Stanley Richards discussed the importance of human dignity as the founding tenet of the Reimagining Prison Project, which seeks to fundamentally change the criminal justice system through both individual and systemic change. He echoed this connection between decreased incarceration and increased public safety and crime in the state of New York.
“As we build these smaller facilities, how do we build it so that we create the culture that we want?” Richards said. “We don’t want the culture that existed on Rikers Island. We want a new culture.”
Later on in the conference, National Justice Correspondent at NPR Carrie Johnson facilitated a conversation including two participants of the T.R.U.E. program: Chris Belcher, resident, mentee, and CPE student; and Jermaine Young, resident and mentor.
Young, one of the original T.R.U.E. mentors, pointed to the fact that the program can be mentally and emotionally draining but explained that ultimately the gratification of seeing the mentees succeed makes the difficulties worth it.

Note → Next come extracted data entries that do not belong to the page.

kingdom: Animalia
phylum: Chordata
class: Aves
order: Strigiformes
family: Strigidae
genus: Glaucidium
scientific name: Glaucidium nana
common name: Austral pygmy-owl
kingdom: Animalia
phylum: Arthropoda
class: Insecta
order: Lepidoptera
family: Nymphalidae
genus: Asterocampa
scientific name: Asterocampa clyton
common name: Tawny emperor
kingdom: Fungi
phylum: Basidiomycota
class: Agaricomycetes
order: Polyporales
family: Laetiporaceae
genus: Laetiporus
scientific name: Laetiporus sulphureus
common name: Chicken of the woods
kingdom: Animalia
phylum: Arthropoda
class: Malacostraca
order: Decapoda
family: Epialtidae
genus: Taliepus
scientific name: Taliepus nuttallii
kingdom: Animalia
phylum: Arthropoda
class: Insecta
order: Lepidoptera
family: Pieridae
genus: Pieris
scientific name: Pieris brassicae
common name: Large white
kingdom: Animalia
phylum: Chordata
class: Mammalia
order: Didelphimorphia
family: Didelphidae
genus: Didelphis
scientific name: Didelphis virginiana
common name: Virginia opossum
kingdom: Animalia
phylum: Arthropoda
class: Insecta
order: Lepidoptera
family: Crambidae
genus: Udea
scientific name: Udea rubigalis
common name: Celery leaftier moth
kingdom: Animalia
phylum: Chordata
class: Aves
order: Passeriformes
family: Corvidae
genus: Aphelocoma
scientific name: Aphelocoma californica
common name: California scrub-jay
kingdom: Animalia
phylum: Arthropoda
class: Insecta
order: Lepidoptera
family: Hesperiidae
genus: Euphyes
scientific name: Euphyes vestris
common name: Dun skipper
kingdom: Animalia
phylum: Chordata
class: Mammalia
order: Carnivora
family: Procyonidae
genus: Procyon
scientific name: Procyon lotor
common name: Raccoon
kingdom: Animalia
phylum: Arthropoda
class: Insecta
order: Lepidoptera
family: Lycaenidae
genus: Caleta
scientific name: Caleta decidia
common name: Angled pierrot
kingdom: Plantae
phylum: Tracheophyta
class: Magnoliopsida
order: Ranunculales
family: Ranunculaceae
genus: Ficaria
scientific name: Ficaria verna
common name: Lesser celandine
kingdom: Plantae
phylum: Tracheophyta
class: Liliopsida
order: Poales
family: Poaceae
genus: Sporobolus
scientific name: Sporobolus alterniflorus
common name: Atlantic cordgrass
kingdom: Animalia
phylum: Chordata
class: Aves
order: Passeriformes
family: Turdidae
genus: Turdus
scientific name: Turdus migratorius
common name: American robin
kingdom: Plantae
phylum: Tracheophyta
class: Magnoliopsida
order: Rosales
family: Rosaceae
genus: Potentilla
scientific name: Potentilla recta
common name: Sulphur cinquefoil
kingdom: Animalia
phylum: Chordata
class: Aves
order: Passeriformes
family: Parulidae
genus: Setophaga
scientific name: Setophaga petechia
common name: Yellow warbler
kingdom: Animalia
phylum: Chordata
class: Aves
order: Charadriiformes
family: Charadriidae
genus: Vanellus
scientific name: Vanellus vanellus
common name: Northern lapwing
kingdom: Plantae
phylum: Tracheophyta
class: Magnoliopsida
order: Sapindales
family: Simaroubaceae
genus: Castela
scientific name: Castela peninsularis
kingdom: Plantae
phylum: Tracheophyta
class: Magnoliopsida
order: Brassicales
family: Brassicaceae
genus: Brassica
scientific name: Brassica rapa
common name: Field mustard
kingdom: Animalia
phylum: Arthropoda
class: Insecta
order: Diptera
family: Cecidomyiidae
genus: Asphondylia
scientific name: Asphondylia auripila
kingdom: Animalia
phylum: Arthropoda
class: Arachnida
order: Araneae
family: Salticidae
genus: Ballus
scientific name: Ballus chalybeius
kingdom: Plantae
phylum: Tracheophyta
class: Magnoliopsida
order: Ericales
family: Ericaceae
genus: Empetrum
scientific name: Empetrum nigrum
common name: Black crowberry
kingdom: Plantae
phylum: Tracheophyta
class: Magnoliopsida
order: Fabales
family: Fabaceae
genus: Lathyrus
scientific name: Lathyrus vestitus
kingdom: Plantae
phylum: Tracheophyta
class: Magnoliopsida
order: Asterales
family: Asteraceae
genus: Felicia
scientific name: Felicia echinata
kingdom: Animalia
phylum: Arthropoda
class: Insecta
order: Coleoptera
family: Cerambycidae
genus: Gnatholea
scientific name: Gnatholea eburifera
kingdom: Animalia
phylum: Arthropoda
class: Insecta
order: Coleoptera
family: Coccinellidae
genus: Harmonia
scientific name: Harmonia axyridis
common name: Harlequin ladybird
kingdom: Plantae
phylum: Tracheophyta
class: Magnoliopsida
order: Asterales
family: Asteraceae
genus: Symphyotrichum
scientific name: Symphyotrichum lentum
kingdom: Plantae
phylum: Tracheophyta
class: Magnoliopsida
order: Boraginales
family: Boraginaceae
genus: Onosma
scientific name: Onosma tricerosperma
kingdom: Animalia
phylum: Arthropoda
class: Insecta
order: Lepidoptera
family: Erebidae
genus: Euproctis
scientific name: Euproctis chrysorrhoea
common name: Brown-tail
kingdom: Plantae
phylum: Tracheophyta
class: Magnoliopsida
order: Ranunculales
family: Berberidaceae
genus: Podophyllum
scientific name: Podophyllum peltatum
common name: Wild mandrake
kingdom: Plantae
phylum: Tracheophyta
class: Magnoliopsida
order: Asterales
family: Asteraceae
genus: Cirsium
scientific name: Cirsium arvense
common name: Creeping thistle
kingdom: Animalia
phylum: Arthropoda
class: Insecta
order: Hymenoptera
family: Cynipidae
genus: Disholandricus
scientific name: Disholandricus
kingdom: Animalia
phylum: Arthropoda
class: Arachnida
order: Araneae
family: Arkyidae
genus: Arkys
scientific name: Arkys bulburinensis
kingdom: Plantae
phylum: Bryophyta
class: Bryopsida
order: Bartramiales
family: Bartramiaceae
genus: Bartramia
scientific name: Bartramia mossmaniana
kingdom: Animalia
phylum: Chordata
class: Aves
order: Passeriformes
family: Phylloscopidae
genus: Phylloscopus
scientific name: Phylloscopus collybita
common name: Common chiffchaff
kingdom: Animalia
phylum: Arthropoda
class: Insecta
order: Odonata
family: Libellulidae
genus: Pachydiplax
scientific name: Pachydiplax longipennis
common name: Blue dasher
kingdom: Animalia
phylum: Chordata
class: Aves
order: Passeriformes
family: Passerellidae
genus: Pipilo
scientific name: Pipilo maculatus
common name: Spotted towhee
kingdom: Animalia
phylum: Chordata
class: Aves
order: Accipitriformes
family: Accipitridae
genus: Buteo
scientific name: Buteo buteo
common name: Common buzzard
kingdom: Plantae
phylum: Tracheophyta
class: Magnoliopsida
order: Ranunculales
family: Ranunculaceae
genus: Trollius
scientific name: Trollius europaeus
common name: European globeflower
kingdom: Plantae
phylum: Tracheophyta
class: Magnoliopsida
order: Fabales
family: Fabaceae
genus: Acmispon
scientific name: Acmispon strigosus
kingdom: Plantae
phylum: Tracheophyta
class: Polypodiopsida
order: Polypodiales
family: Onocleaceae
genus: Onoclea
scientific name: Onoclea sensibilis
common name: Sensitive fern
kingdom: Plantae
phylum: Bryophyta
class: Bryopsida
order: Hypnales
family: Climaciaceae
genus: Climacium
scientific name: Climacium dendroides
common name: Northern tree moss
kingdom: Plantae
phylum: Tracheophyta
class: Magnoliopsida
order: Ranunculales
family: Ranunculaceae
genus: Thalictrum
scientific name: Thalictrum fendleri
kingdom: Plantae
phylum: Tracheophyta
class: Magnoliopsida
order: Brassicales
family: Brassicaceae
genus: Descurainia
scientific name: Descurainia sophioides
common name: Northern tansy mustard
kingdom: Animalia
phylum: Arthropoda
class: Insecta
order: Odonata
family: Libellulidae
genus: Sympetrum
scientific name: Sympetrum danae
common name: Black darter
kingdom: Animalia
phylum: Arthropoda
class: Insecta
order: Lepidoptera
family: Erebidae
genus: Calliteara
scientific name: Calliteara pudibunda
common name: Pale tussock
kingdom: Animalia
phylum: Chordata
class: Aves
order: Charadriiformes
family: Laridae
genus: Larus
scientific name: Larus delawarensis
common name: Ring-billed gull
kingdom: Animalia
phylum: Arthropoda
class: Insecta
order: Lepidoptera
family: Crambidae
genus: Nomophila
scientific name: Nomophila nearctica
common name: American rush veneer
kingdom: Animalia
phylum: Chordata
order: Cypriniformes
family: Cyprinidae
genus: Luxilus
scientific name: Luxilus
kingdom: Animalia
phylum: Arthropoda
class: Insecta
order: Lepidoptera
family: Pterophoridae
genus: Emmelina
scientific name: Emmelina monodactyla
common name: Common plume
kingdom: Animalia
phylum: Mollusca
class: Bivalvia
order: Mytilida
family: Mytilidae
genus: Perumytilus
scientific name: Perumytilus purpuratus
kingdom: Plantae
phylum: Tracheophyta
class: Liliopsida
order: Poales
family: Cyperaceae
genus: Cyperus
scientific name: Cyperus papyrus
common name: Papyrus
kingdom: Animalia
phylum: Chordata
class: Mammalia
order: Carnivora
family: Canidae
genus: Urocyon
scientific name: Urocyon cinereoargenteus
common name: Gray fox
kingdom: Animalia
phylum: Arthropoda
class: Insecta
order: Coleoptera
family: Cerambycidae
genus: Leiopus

“Being a mentor is about teaching as well as being taught, or at least wanting to be taught…teaching them about how to be a human being again.” Young said. “Because we throw that word ‘human being’ around a lot, as well as dignity…[the] first step in jail is that your dignity is eviscerated at the door. So we try to restore that back by the programs the mentors have created as well as facilitated…. You have to create a culture where people are treated like human beings, and then they’ll act like human beings.”
Belcher spoke of his experience as a mentee in the program.
“I’ve learned to place people at a higher value,” Belcher said. “Before coming to prison, I told myself that I would never find myself in this system…. Basically what I wanted to do here is make true changes to myself and help other people change so I could be a success story to show those who have been marginalized and counted out that there is a way to beat the odds. A lot of us just want to be a part of something. In our communities, it’s rare that you find something positive to be a part of.”
Towards the end of the event, Baz Dreisinger, Founding Academic Director of John Jay’s Prison-to-College Pipeline, moderated a panel which included two additional T.R.U.E. mentees and CPE students: Robert Bullock and Abbas Mohamad.
Part of this panel was a discussion of the intersection between education and ending mass incarceration. Mohamad spoke of the opportunities that education can afford.
“Education allows us to make better choices in life…. I think education buys you options. After I get out, it allows me to have a better choice at getting employment,” Mohamad said.
The Oct. 10 event coincided with Vera’s release of a report from their Reimaging Prison Project. According to this report, the United States holds 2.2 million people behind bars with jails and prisons combined. While Black Americans comprise 13 percent of the nation’s population, they comprise more than 35 percent of the prison population.
“It is time to acknowledge that the United States has used incarceration as a tool of racial subordination—and to radically alter how prisons function by infusing human dignity into every aspect of correctional operations,” the report states.
The vision of the Reimagining Prison Project includes a crucial sense of urgency.
“The time is now to cease tinkering at the margins, and to drive fundamental change in American prisons,” the Vera website reads.